HEATHER RUTZ 419-993-2094 • email@example.com
October 21, 2013
LIMA — Activate Allen County was at the YMCA Annex on Monday for a “focus-group discussion” about food deserts, with people who live in one.
They wanted to hear from low-income people who live in an area with barriers to fresh, quality food. But, in reality, they already had an answer about how annex residents felt about fresh food. The West Ohio Food Bank was dropping off produce on Monday and it was being tossed out on Tuesday.
It turns out, the men who live there don’t have a means to say, prepare a pineapple. And they don’t have knowledge of some kinds of food, such as eggplant. Activate Allen County, which this year is working on making healthy eating an easy choice, is responding to the issues with a few ideas and helps. The group has turned to the versatile, no-fuss slow cooker.
“Who cooks in the building?” chef Alisa McPheron asked the group of about 25 men.

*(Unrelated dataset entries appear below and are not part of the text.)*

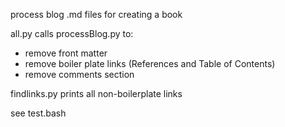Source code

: process blog .md files for creating a book

all.py calls processBlog.py to:
- remove front matter
- remove boiler plate links (References and Table of Contents)
- remove comments section

findlinks.py prints all non-boilerplate links

see test.bash
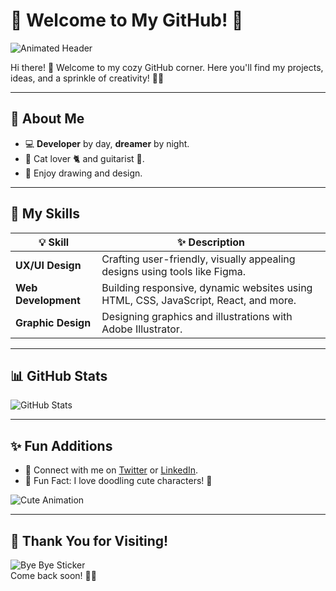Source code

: # 🌸 Welcome to My GitHub! 🌸  
![Animated Header](https://media.giphy.com/media/3eTFXSUzI5Oi1TW1hx/giphy.gif)

Hi there! 👋 Welcome to my cozy GitHub corner. Here you'll find my projects, ideas, and a sprinkle of creativity! 🦄✨  

---

## 📌 About Me  
- 💻 **Developer** by day, **dreamer** by night.  
- 🐾 Cat lover 🐈 and guitarist 🎸.  
- 🎨 Enjoy drawing and design.  

---

## 🌟 My Skills  
| 💡 Skill               | ✨ Description                                                             |  
|------------------------|---------------------------------------------------------------------------|  
| **UX/UI Design**       | Crafting user-friendly, visually appealing designs using tools like Figma. |  
| **Web Development**    | Building responsive, dynamic websites using HTML, CSS, JavaScript, React, and more. |  
| **Graphic Design**     | Designing graphics and illustrations with Adobe Illustrator.     |  

---

## 📊 GitHub Stats  
![GitHub Stats](https://github-readme-stats.vercel.app/api?username=NICKLSODI&show_icons=true&theme=buefy)  

---

## ✨ Fun Additions  
- 🔗 Connect with me on [Twitter](https://x.com/NICKLSODI) or [LinkedIn](https://www.linkedin.com/in/nannicha-phraemetta-6125b527a/).  
- 🌟 Fun Fact: I love doodling cute characters! 🐾  

![Cute Animation](https://i.giphy.com/media/v1.Y2lkPTc5MGI3NjExZG12anFtdTNxcHRnY3Y1b2hsanQ0cGdqcTJwNzNpZTV3NnpqOWU4MiZlcD12MV9pbnRlcm5hbF9naWZfYnlfaWQmY3Q9Zw/fAVOVstMKzWEOgl4gV/giphy.gif)

---

## 🎉 Thank You for Visiting!  
![Bye Bye Sticker](https://i.giphy.com/media/v1.Y2lkPTc5MGI3NjExbGRpNXVoZGk1aXFxc3MwMHMwa2x5bTQxMWRxeG5oM3Y1dGc2bWNtOSZlcD12MV9pbnRlcm5hbF9naWZfYnlfaWQmY3Q9Zw/4TklGvOhKsU4F7RJmg/giphy.gif)  
Come back soon! 🌸✨  
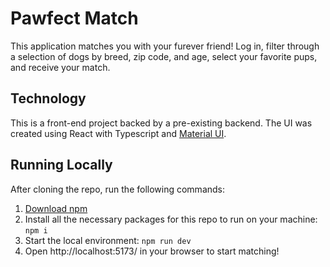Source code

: # Pawfect Match

This application matches you with your furever friend! Log in, filter through a selection of dogs by breed, zip code, and age, select your favorite pups, and receive your match.

## Technology

This is a front-end project backed by a pre-existing backend. The UI was created using React with Typescript and [Material UI](https://mui.com/material-ui/getting-started/?srsltid=AfmBOoops4If-E8IthdMA86PsJ2QE04ZgCZ44300TT7qUhDrKBjjCTKk).

## Running Locally

After cloning the repo, run the following commands:
1. [Download npm](https://docs.npmjs.com/downloading-and-installing-node-js-and-npm)
2. Install all the necessary packages for this repo to run on your machine: `npm i`
3. Start the local environment: `npm run dev`
4. Open http://localhost:5173/ in your browser to start matching!
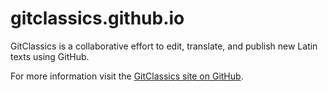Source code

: # gitclassics.github.io

GitClassics is a collaborative effort to edit, translate, and publish new Latin texts using GitHub.

For more information visit the [GitClassics site on GitHub](http://gitclassics.github.io).
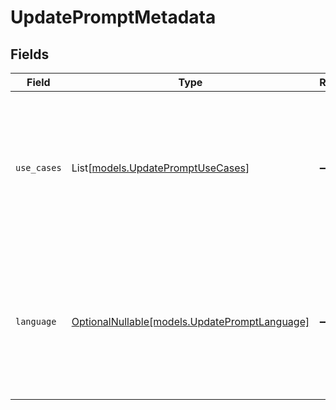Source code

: # UpdatePromptMetadata


## Fields

| Field                                                                                                                     | Type                                                                                                                      | Required                                                                                                                  | Description                                                                                                               |
| ------------------------------------------------------------------------------------------------------------------------- | ------------------------------------------------------------------------------------------------------------------------- | ------------------------------------------------------------------------------------------------------------------------- | ------------------------------------------------------------------------------------------------------------------------- |
| `use_cases`                                                                                                               | List[[models.UpdatePromptUseCases](../models/updatepromptusecases.md)]                                                    | :heavy_minus_sign:                                                                                                        | A list of use cases that the prompt is meant to be used for. Use this field to categorize the prompt for your own purpose |
| `language`                                                                                                                | [OptionalNullable[models.UpdatePromptLanguage]](../models/updatepromptlanguage.md)                                        | :heavy_minus_sign:                                                                                                        | The language that the prompt is written in. Use this field to categorize the prompt for your own purpose                  |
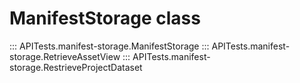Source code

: # ManifestStorage class
::: APITests.manifest-storage.ManifestStorage
::: APITests.manifest-storage.RetrieveAssetView
::: APITests.manifest-storage.RestrieveProjectDataset

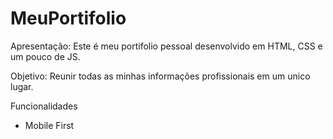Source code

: # MeuPortifolio

Apresentação: Este é meu portifolio pessoal desenvolvido em HTML, CSS e um pouco de JS. 

Objetivo: Reunir todas as minhas informações profissionais em um unico lugar.

Funcionalidades
- Mobile First 
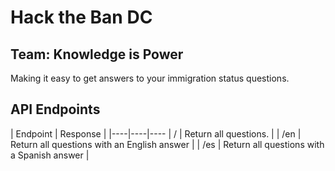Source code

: # Hack the Ban DC
## Team: Knowledge is Power

Making it easy to get answers to your immigration status questions.

## API Endpoints

| Endpoint | Response |
|----|----|----
| / | Return all questions. |
| /en | Return all questions with an English answer |
| /es | Return all questions with a Spanish answer |
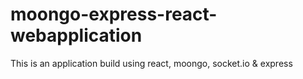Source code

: # moongo-express-react-webapplication
This is an application build using react, moongo, socket.io &amp; express
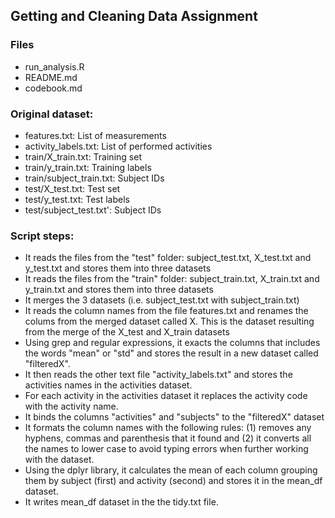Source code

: ## Getting and Cleaning Data Assignment
### Files
* run_analysis.R
* README.md
* codebook.md

### Original dataset:
* features.txt: List of measurements
* activity_labels.txt: List of performed activities 
* train/X_train.txt: Training set
* train/y_train.txt: Training labels
* train/subject_train.txt: Subject IDs
* test/X_test.txt: Test set
* test/y_test.txt: Test labels
* test/subject_test.txt': Subject IDs


### Script steps:

* It reads the files from the "test" folder: subject_test.txt, X_test.txt and y_test.txt and stores them into three datasets
* It reads the files from the "train" folder: subject_train.txt, X_train.txt and y_train.txt and stores them into three datasets
* It merges the 3 datasets (i.e. subject_test.txt with subject_train.txt)
* It reads the column names from the file features.txt and renames the colums from the merged dataset called X. This is the dataset resulting from the merge of the X_test and X_train datasets
* Using grep and regular expressions, it exacts the columns that includes the words "mean" or "std" and stores the result in a new dataset called "filteredX".
* It then reads the other text file "activity_labels.txt" and stores the activities names in the activities dataset.
* For each activity in the activities dataset it replaces the activity code with the activity name.
* It binds the columns "activities" and "subjects" to the "filteredX" dataset
* It formats the column names with the following rules: (1) removes any hyphens, commas and parenthesis that it found and (2) it converts all the names to lower case to avoid typing errors when further working with the dataset.
* Using the dplyr library, it calculates the mean of each column grouping them by subject (first) and activity (second) and stores it in the mean_df dataset.
* It writes mean_df dataset in the the tidy.txt file.
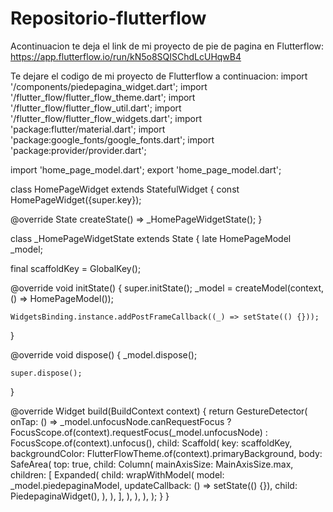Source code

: # Repositorio-flutterflow
Acontinuacion te deja el link de mi proyecto de pie de pagina en Flutterflow: https://app.flutterflow.io/run/kN5o8SQISChdLcUHqwB4

Te dejare el codigo de mi proyecto de Flutterflow a continuacion:
import '/components/piedepagina_widget.dart';
import '/flutter_flow/flutter_flow_theme.dart';
import '/flutter_flow/flutter_flow_util.dart';
import '/flutter_flow/flutter_flow_widgets.dart';
import 'package:flutter/material.dart';
import 'package:google_fonts/google_fonts.dart';
import 'package:provider/provider.dart';

import 'home_page_model.dart';
export 'home_page_model.dart';

class HomePageWidget extends StatefulWidget {
  const HomePageWidget({super.key});

  @override
  State<HomePageWidget> createState() => _HomePageWidgetState();
}

class _HomePageWidgetState extends State<HomePageWidget> {
  late HomePageModel _model;

  final scaffoldKey = GlobalKey<ScaffoldState>();

  @override
  void initState() {
    super.initState();
    _model = createModel(context, () => HomePageModel());

    WidgetsBinding.instance.addPostFrameCallback((_) => setState(() {}));
  }

  @override
  void dispose() {
    _model.dispose();

    super.dispose();
  }

  @override
  Widget build(BuildContext context) {
    return GestureDetector(
      onTap: () => _model.unfocusNode.canRequestFocus
          ? FocusScope.of(context).requestFocus(_model.unfocusNode)
          : FocusScope.of(context).unfocus(),
      child: Scaffold(
        key: scaffoldKey,
        backgroundColor: FlutterFlowTheme.of(context).primaryBackground,
        body: SafeArea(
          top: true,
          child: Column(
            mainAxisSize: MainAxisSize.max,
            children: [
              Expanded(
                child: wrapWithModel(
                  model: _model.piedepaginaModel,
                  updateCallback: () => setState(() {}),
                  child: PiedepaginaWidget(),
                ),
              ),
            ],
          ),
        ),
      ),
    );
  }
}
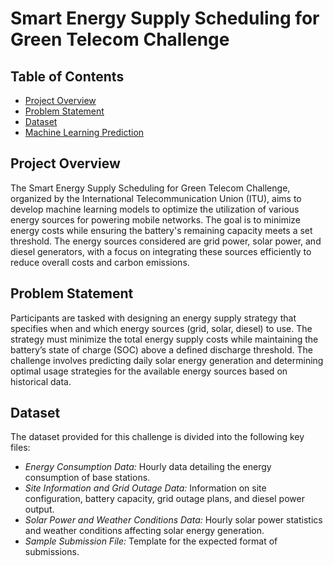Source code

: # Smart Energy Supply Scheduling for Green Telecom Challenge


## Table of Contents
- [Project Overview](#project-overview)
- [Problem Statement](#problem-statement)
- [Dataset](#dataset)
- [Machine Learning Prediction](#machine-learning-prediction)

## Project Overview
The Smart Energy Supply Scheduling for Green Telecom Challenge, organized by the International Telecommunication Union (ITU), aims to develop machine learning models to optimize the utilization of various energy sources for powering mobile networks. The goal is to minimize energy costs while ensuring the battery's remaining capacity meets a set threshold. The energy sources considered are grid power, solar power, and diesel generators, with a focus on integrating these sources efficiently to reduce overall costs and carbon emissions.

## Problem Statement
Participants are tasked with designing an energy supply strategy that specifies when and which energy sources (grid, solar, diesel) to use. The strategy must minimize the total energy supply costs while maintaining the battery’s state of charge (SOC) above a defined discharge threshold. The challenge involves predicting daily solar energy generation and determining optimal usage strategies for the available energy sources based on historical data.

## Dataset
The dataset provided for this challenge is divided into the following key files:
- _Energy Consumption Data:_ Hourly data detailing the energy consumption of base stations.
- _Site Information and Grid Outage Data:_ Information on site configuration, battery capacity, grid outage plans, and diesel power output.
- _Solar Power and Weather Conditions Data:_ Hourly solar power statistics and weather conditions affecting solar energy generation.
- _Sample Submission File:_ Template for the expected format of submissions.
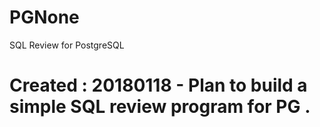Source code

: # PGNone
SQL Review for PostgreSQL

# Created : 20180118 - Plan to build a simple SQL review program for PG .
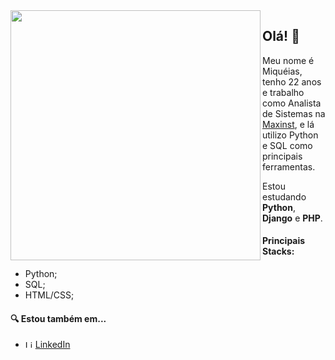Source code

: <img width="400px" align="left" src="https://github-readme-stats.vercel.app/api/top-langs/?username=MiqueiasRihs&hide=html&layout=compact&theme=buefy" />  


## Olá! 👋

Meu nome é Miquéias, tenho 22 anos e trabalho como Analista de Sistemas na [Maxinst](https://maxinst.com.br/), e lá utilizo Python e SQL como principais ferramentas.


Estou estudando **Python**, **Django** e **PHP**.

#### Principais Stacks:
- Python;
- SQL;
- HTML/CSS;

#### :mag: Estou também em...
<ul>
  <li>
    <img src="https://user-images.githubusercontent.com/3603793/87078013-6b09a380-c1fa-11ea-9ca0-6789b1cafb1c.png" width="12" alt="Linkedin"> 
    <a href="https://www.linkedin.com/in/r-miqueias/" target="_blank" title="LinkedIn">LinkedIn</a>
  </li>
</ul>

Just a couple of hands went up. And they were using the word “cooking” loosely. Heating up canned soup in a microwave, for example. Most everyone else said their meals came from soup kitchens, snacks and fast-food.
McPheron had two recipes to share: minestrone and corn chowder, both slow-cooker meals. The men could sample two pots already made, and they could help chop veggies used in the dishes. Activate Allen County also gave out donated slow cookers to men who pledged to volunteer time in the building to help pay for them.
Phillip Moore, a resident who cooks for himself as best he can, thought the annex didn’t allow slow cookers. It didn’t, but after Activate Allen County worked with the annex, the policy was changed. Moore took a cooker.
“I’m going to prepare a very slow simmering soup,” Moore said. “Something I can take my time to enjoy, and offer to people.”
In fact, other men were discussing organizing community slow-cooker meals — someone making a soup, with someone else making an apple crisp, to feed a floor.
Activate Allen County is also knocking down another barrier. While residents still won’t have access to the kitchen, Denise Barnes, with the group, said the YMCA is giving access to Activate Allen County once a week. When produce is delivered, people will be there to prepare it for recipes.
Barnes also took some feedback on the mobile produce bus, a new project. One man said he didn’t like the apples on the bus, especially at this time of year. He was not inclined to bother for those shiny and waxy, but ill-tasting, apples when fall’s variety and bounty of other apples was available.
“Write it down,” Barnes told the man. “We’ve added all kinds of things to the bus after people told us what they wanted.”